Hess is not worried about the impact of the reorganization of the diagnostics industry signaled by, for example, Danaher’s acquisition of Cepheid.
“Overall, I would say, regarding those mergers, we’re looking at what the particular product offers us and our patients. If it meets our needs with one owner, then it would probably meet our needs with another owner, unless we hear rumors of their discontinuing an instrument line because it duplicates something they already offer.” Florida Hospital has some of the Nanosphere platforms, so there were questions when Luminex acquired Nanosphere. “But we were reassured they weren’t touching the platform we had or changing their timeline on development.”
Improving data analytics, now performed on a homegrown system, is another priority for this year. “We are requesting capital for a lab analytics system that will overlay with our LIS.” Hess doesn’t expect a change in the Sunquest LIS anytime soon, “but getting access to our own data so we can tell a strong story of need or improvement may help us acquire needed equipment capital in the future.”
Information technology is another pain point, Hess says. “Connecting lab and IT to get IT-related projects approved has been a significant challenge the last few years.” The laboratory and IT must work together to ensure data security before moving forward with any acquisition. “We want to avoid data breaches and the risk of ransomware that could cripple normal operations.
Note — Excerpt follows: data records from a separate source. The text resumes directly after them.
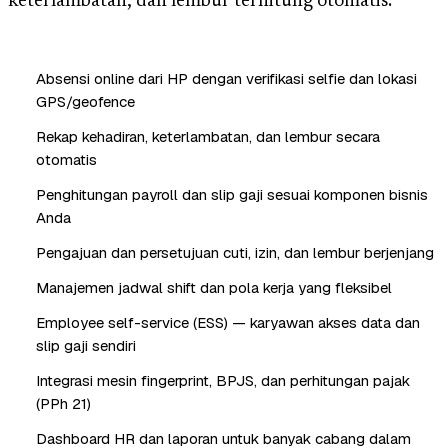
keterlambatan, dan lembur terhitung otomatis.
Absensi online dari HP dengan verifikasi selfie dan lokasi
GPS/geofence
Rekap kehadiran, keterlambatan, dan lembur secara
otomatis
Penghitungan payroll dan slip gaji sesuai komponen bisnis
Anda
Pengajuan dan persetujuan cuti, izin, dan lembur berjenjang
Manajemen jadwal shift dan pola kerja yang fleksibel
Employee self-service (ESS) — karyawan akses data dan
slip gaji sendiri
Integrasi mesin fingerprint, BPJS, dan perhitungan pajak
(PPh 21)
Dashboard HR dan laporan untuk banyak cabang dalam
So now selecting the best equipment is only the first step, but ensuring data security may be one of the most important steps.” In one case, equipment the hospital had acquired already could not be interfaced for more than a year because the vendor did not meet security standards.
Competition from the other large hospital system in her region does sometimes influence the hospital’s business model. “They keep us sharp and on our toes,” Hess says. But instrument acquisition is more likely to be affected by Adventist Health System, Florida Hospital’s parent organization. “If there is significant buying leverage that we can utilize, then we want to go with something that’s better for the overall organization.”